The top ten team of 2022-2023 season :

# select only top 20 teams based on ordered spi in the data set
top_20 <- head(club,20)
top_20 %>% 
  ggplot( aes(x=club_team, y=spi) ) +
  geom_bar(stat="identity", fill="#69b3a2") +
  coord_flip() +
  theme_ipsum() +
  theme(
    panel.grid.minor.y = element_blank(),
    panel.grid.major.y = element_blank(),
    legend.position="none"
  ) + 
  xlab("Top 20 Teams Playing World Class Football") +   ggtitle("Highest Rated Soccer Clubs")+
  ylab("Soccer Power Index(Best Team for 2022-2023 season)") 

Lets see the 20 teams with the lowest rating

worst_20 <- tail(club,20)
worst_20 %>% 
  ggplot( aes(x=club_team, y=spi) ) +
  geom_bar(stat="identity", fill="#69b3a2") +
  coord_flip() +
  theme_ipsum() +
  theme(
    panel.grid.minor.y = element_blank(),
    panel.grid.major.y = element_blank(),
    legend.position="none"
  ) + 
  xlab("Top 20 Teams Playing Poorly") +   ggtitle("Lowest Rated Soccer Club")+
  ylab("Soccer Power Index(Best Team for 2022-2023 season)") 

During the 2022-2023 season, a lot team improved their goal per game ratio and reduced conceding goals.SPI data set has the overall estimate for All top Soccer Clubs in the world. Lets explore the relationships between the variables.

# best offensive teams and defensive teams
off <- 
  club %>% arrange(desc(offensive_rate)) %>% head(10) %>% select(club_team, offensive_rate)
  
# Top 10 Offensive Team  
gt(off) %>% 
  tab_header(
    title = "Best Offensive Team for the 2022-2023 Season",
    subtitle = "Highest scoring Team for 2022-2023 Season "
  ) 
Best Offensive Team for the 2022-2023 Season
Highest scoring Team for 2022-2023 Season
club_team offensive_rate
Bayern Munich 3.04
Borussia Dortmund 2.83
Manchester City 2.79
Ajax 2.66
Liverpool 2.63
Paris Saint-Germain 2.62
Real Madrid 2.56
Arsenal 2.53
Celtic 2.53
Brighton and Hove Albion 2.47
# Best Defense in Europe
deff <- 
  club %>% arrange(defensive_rate) %>% head(10) %>% select(club_team, defensive_rate)

  
# Top 10 Defensive Team  
gt(deff) %>% 
  tab_header(
    title = "Best Defensive Team for the 2022-2023 Season",
    subtitle = "Highest scoring Team for 2022-2023 Season "
  )

Problem description — Reproduce the soccer club ratings text word for word, starting at "During the 2022-2023" and ending at "between the variables.".

Provided records —

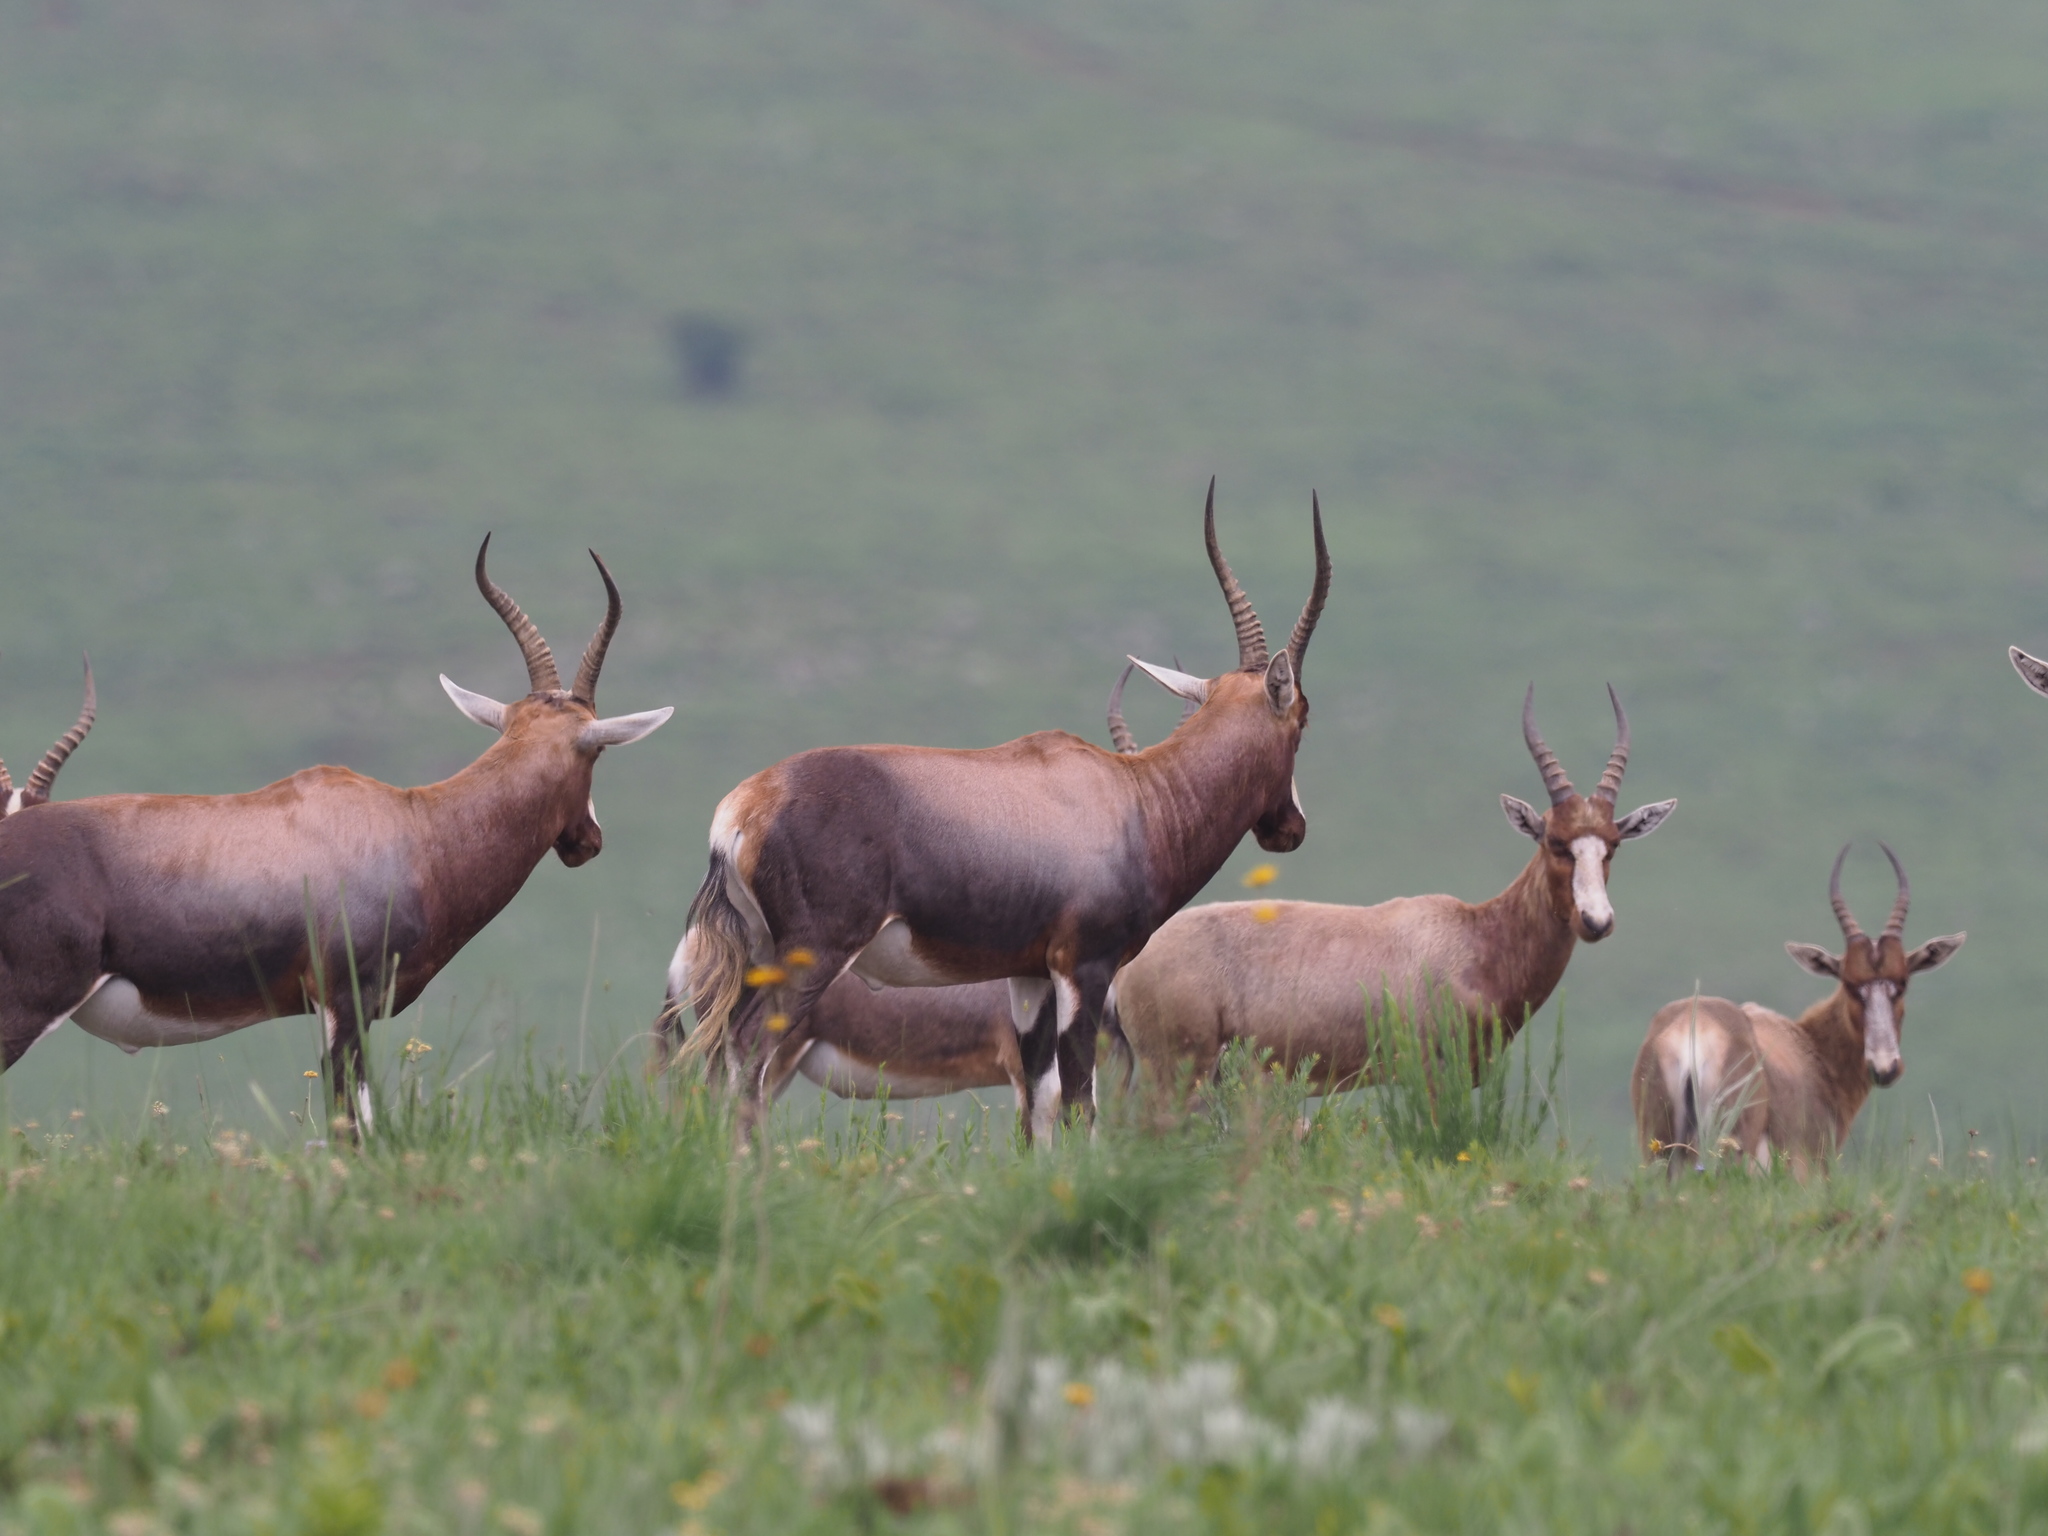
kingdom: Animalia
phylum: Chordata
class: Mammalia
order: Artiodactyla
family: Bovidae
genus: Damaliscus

...

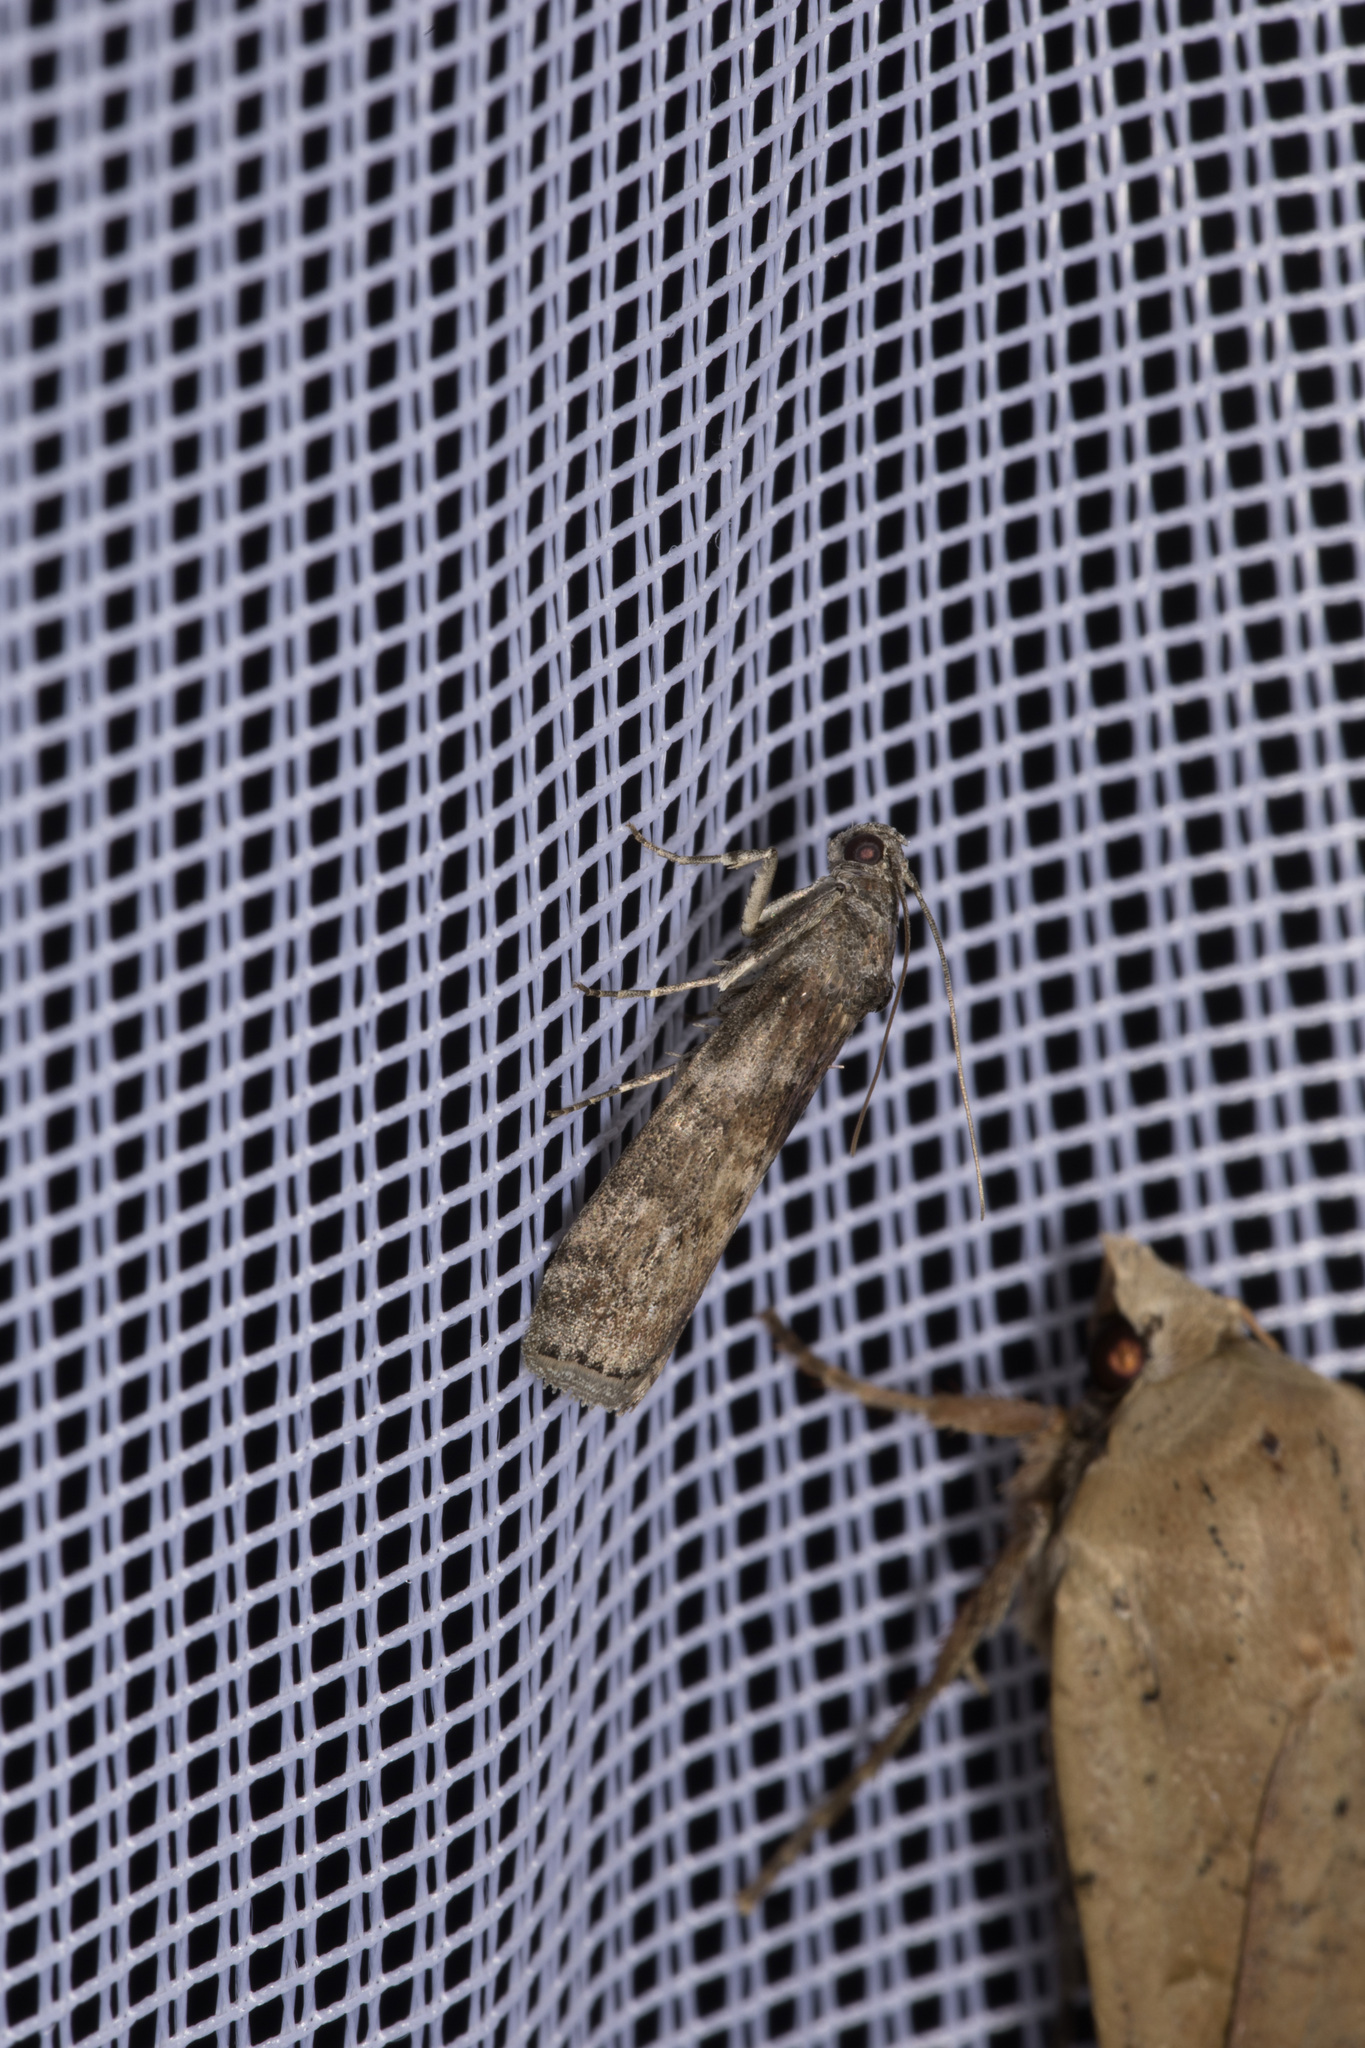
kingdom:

Written answer —
During the 2022-2023 season, a lot team improved their goal per game ratio and reduced conceding goals.SPI data set has the overall estimate for All top Soccer Clubs in the world. Lets explore the relationships between the variables.